**YOUR TASKS:**
- A) Condense the paragraph in the HashMap thread that begins "The only thing I can think of" into a short bulleted list, keeping its main facts.
- B) According to the HashMap thread, what does each pair in the asker's LinkedHashMap consist of?
- C) Reproduce the passage of the HashMap thread from "The only thing" to "the ArrayList values?".
==== TEXT SHOWN
Deduplicating HashMap Values

4.1k views Asked by At

I'm wondering if anyone knows a good way to remove duplicate Values in a LinkedHashMap? I have a LinkedHashMap with pairs of String and List<String>. I'd like to remove duplicates across the ArrayList's. This is to improve some downstream processing.

The only thing I can think of is keeping a log of the processed Values as I iterate over HashMap and then through the ArrayList and check to see if I've encountered a Value previously. This approach seems like it would degrade in performance as the list grows. Is there a way to pre-process the HashMap to remove duplicates from the ArrayList values?

To illustrate...if I have String1>List1 (a, b, c) String2>List2 (c, d, e) I would want to remove "c" so there are no duplicates across the Lists within the HashMap.

6

There are 6 answers

0
AudioBubble On

I believe creating a second HashMap, that can be sorted by values (Alphabetically, numerically), then do a single sweep through the sorted list, to check to see if the current node, is equivalent to the next node, if it is, remove the next one, and keep the increment at the same, so it will remain at the same index of that sorted list.

Or, when you are adding values, you can check to see if it already contains this value.

0
smp7d On

I'm assuming you need unique elements (contained in your Lists) and not unique Lists.
========
==== EXTRACTED MATERIAL
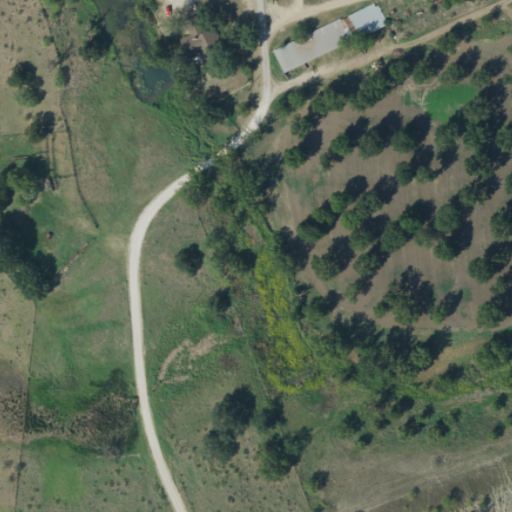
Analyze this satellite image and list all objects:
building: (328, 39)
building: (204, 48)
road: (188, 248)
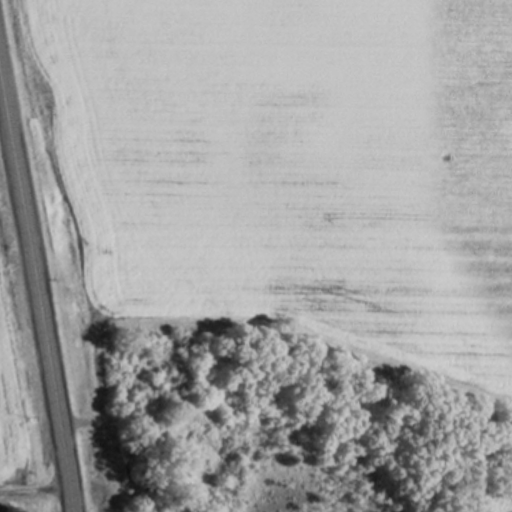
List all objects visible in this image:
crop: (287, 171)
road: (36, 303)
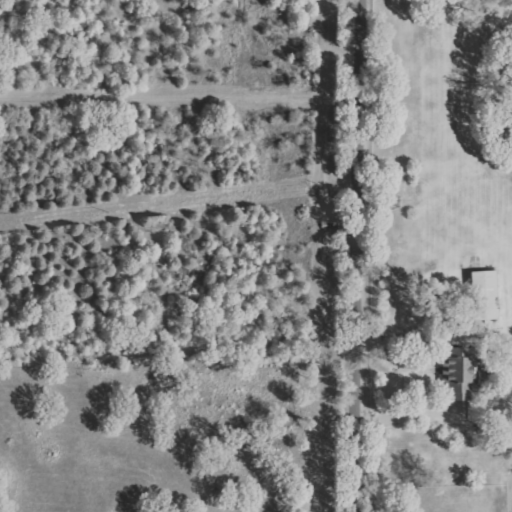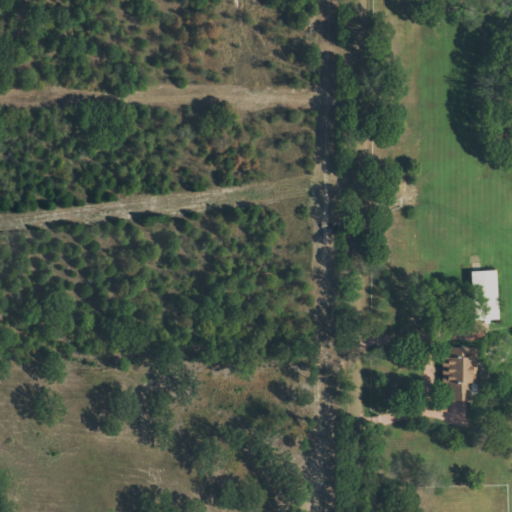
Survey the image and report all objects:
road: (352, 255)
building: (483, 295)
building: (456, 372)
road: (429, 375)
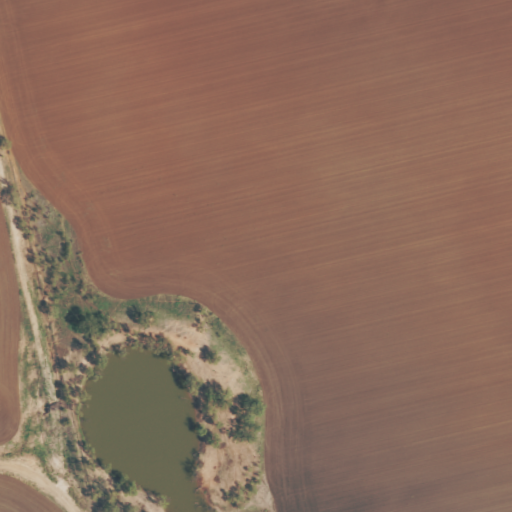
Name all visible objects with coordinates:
========
**ANSWERS TO THE PROBLEMS:**
- A)
- Proposed approach: log the processed values while iterating over the HashMap and then each ArrayList, checking whether each value has been seen before.
- Concern: this would likely get slower as the list grows.
- Question: can the HashMap be pre-processed to remove duplicates from the ArrayList values?

- B) A String and a List<String>.

- C)
The only thing I can think of is keeping a log of the processed Values as I iterate over HashMap and then through the ArrayList and check to see if I've encountered a Value previously. This approach seems like it would degrade in performance as the list grows. Is there a way to pre-process the HashMap to remove duplicates from the ArrayList values?